She does look like A coatie German shepherd just without a black saddle. We had a dog named teddy who looked so much like her except his ears flopped down like a golden retriever and he had more fringe on his belly and tail like a golden with darker brown eyes. He was said to be a golden retriever gsd mix they said collie but I'm not sure about the collie part. He did look just like your girl.


----------



## CranberryGSD (Sep 10, 2017)

TBH, the more I look at her (yhe more I fall in love lol) the more I think she isn't GSD/Golden, at all. I thought Maybe Mal/Golden? But I do think GSD, but not X Golden.


----------



## Hineni7 (Nov 8, 2014)

I think she looks like a Tervuren Shepherd. Very nice


----------



## Mielle (Sep 18, 2017)

I tried posting some pictures but I don't know why my post is not going through. Do I need a moderator to accept my post with pictures?


----------



## Mielle (Sep 18, 2017)

Trying again.. hopefully it works this time.

She seems to be quite young in the way she acts. Her teeth are very very white as well.


----------



## brightspot (Apr 18, 2013)

She is a stunner! Oh my! :x


----------



## CranberryGSD (Sep 10, 2017)

GSD/ Collie? Rough/smooth/thorndale/border? I think we can say she has part GSD in her. Very pretty. Looks maybe 2 years old to me.


----------



## Evohog (Jul 18, 2017)

She looks like a Tervuren. Possible purebred. A stunner for sure!!!!


----------



## Kazel (Nov 29, 2016)

Evohog said:


> She looks like a Tervuren. Possible purebred. A stunner for sure!!!!


She looks a bit heavier than many tervurens doesn't she? As far as broader in the face, has a very GSD face to me. Of course there's probably a lot of variance in muzzle shape.


----------



## Fodder (Oct 21, 2007)

I've seen lots of variance in Mals, not so much Tervs. Doesn't look Terv to me.... and for what it's worth her tail is the same as my long coated GSD.


----------



## dogfaeries (Feb 22, 2010)

Whatever she is, she is very pretty!!


----------



## Mielle (Sep 18, 2017)

Well, unfortunately (or fortunately for her family) I found their owner. They weren't responding to phone calls and finally got their address and stopped by their house. She has been reunited with her family. She is a very very sweet girl and it was a pleasure to have had her for a little bit. Her name was Eve. Such a precious girl!


----------



## Fodder (Oct 21, 2007)

Ah, that's too bad (for you  )

Anymore insight on breed, from the owners?


----------



## CranberryGSD (Sep 10, 2017)

Awe, that's a bummer for you. Bet she's happy to be home, but it makes me wonder why she wasn't home in the first place? Did you happen to ask what her breed is? Would love to know. 

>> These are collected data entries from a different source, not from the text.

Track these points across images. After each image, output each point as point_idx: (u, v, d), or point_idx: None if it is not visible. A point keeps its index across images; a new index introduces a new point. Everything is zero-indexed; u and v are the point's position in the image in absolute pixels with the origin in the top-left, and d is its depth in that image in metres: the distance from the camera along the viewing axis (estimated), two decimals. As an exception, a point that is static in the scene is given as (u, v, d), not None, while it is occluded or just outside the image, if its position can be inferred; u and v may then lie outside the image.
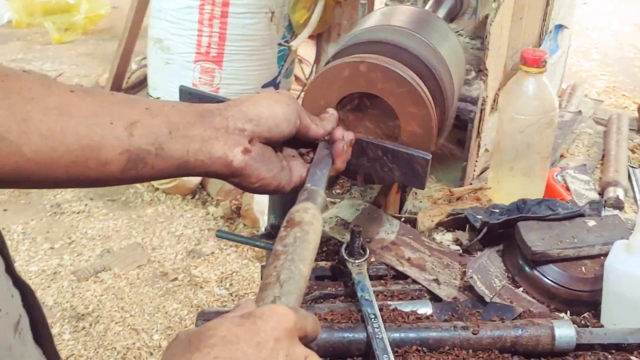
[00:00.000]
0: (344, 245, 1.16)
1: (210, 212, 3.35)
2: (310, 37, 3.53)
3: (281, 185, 0.97)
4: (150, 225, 3.29)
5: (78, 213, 3.35)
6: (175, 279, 2.97)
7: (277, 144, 0.97)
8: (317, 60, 3.75)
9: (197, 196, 3.47)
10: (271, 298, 0.76)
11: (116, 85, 4.04)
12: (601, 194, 1.48)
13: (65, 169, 0.80)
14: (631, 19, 6.06)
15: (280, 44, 3.46)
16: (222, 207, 3.31)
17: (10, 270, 0.63)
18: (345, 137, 1.01)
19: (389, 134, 1.07)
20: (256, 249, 3.15)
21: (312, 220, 0.87)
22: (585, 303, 1.17)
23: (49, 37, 5.20)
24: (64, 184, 0.84)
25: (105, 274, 2.96)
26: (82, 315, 2.75)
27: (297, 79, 4.08)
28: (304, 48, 3.81)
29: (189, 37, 3.36)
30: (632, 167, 1.59)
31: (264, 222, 3.16)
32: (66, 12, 5.25)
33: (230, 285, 2.95)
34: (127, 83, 4.18)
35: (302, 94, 3.68)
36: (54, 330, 2.68)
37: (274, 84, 3.58)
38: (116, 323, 2.73)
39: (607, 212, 1.41)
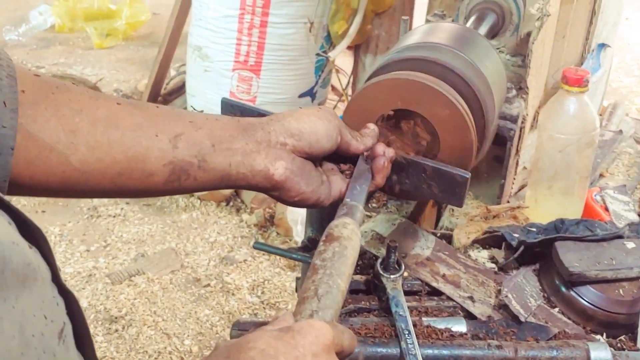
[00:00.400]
0: (380, 260, 1.16)
1: (244, 220, 3.37)
2: (348, 47, 3.54)
3: (320, 200, 0.98)
4: (185, 231, 3.32)
5: (114, 217, 3.40)
6: (208, 285, 2.99)
7: (317, 159, 0.98)
8: (355, 71, 3.76)
9: (231, 203, 3.50)
10: (309, 312, 0.77)
11: (155, 91, 4.09)
12: (641, 215, 1.47)
13: (111, 180, 0.83)
14: (674, 36, 5.97)
15: (318, 54, 3.47)
16: (255, 215, 3.33)
17: (56, 279, 0.65)
18: (386, 153, 1.01)
19: (428, 152, 1.07)
20: (288, 257, 3.16)
21: (350, 235, 0.88)
22: (622, 326, 1.16)
23: (91, 42, 5.29)
24: (109, 194, 0.86)
25: (139, 277, 3.00)
26: (116, 318, 2.79)
27: (334, 89, 4.09)
28: (342, 59, 3.82)
29: (228, 46, 3.39)
30: (673, 188, 1.57)
31: (297, 232, 3.17)
32: (108, 18, 5.34)
33: (262, 293, 2.96)
34: (166, 89, 4.23)
35: (339, 104, 3.70)
36: (88, 332, 2.72)
37: (310, 93, 3.59)
38: (148, 327, 2.76)
39: (646, 234, 1.39)
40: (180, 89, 4.15)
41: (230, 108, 1.11)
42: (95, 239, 3.26)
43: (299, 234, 3.15)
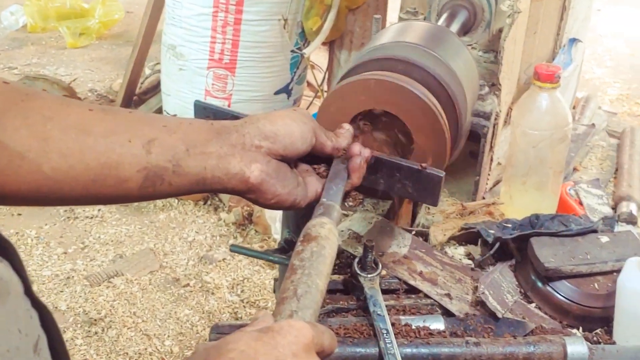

I agree, she doesn't look Terv at all to me. Her ears are too big, and she has a completely different shape.


----------



## Mielle (Sep 18, 2017)

They said she was a brown German Shepherd. They told me they didn't know how she even got out. She has no training and does not respond to commands and I don't believe they would even pet her because it was almost impossible for us to pet her without her "biting" (gently) and trying to kiss our hands. It was a struggle to find out if she was a girl or a boy because she wouldn't even lay down. But she was well fed and seemed like a happy girl, so I guess that's ok


----------